# Activity:
Collect every line below that contains the word "Paris", and copy each one in full. Case counts.

# Supplied material:
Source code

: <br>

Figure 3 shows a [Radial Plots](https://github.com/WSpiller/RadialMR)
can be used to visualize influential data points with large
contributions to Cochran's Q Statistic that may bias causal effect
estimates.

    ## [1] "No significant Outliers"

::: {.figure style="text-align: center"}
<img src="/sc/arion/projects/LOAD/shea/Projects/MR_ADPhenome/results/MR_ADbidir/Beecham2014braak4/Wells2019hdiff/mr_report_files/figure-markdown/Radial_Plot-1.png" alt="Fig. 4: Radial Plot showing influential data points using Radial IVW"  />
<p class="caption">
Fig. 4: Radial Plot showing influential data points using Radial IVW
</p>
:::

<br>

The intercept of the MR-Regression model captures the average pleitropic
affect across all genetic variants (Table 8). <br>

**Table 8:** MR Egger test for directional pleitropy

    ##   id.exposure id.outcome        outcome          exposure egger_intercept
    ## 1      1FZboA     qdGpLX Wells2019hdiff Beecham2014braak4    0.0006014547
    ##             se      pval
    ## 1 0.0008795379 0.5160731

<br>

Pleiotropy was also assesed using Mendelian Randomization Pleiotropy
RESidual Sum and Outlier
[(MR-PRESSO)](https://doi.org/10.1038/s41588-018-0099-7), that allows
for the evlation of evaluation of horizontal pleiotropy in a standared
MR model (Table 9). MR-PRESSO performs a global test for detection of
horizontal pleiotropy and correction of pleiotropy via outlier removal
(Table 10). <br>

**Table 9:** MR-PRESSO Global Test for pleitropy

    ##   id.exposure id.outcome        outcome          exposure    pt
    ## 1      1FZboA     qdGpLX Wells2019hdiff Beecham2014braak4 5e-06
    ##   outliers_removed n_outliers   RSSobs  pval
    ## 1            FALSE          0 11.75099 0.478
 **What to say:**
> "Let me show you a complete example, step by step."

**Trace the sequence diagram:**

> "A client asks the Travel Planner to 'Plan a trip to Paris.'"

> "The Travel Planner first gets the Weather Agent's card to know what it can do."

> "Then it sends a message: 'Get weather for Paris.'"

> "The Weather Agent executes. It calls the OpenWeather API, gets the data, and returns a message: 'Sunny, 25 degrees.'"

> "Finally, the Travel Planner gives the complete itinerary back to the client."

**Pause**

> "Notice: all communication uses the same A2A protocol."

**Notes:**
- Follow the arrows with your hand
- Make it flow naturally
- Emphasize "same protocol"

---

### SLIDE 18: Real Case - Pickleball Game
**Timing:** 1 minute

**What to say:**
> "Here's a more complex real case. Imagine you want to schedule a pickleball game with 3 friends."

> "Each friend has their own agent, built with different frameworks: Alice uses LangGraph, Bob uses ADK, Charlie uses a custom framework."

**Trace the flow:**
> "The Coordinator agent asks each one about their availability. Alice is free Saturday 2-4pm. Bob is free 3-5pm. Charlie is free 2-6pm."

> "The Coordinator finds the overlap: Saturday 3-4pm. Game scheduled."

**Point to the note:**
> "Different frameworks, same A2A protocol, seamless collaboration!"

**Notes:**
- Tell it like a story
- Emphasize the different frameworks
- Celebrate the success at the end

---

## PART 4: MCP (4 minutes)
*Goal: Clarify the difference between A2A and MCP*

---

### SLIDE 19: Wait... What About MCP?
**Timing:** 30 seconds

# Expected output:
> "A client asks the Travel Planner to 'Plan a trip to Paris.'"
> "Then it sends a message: 'Get weather for Paris.'"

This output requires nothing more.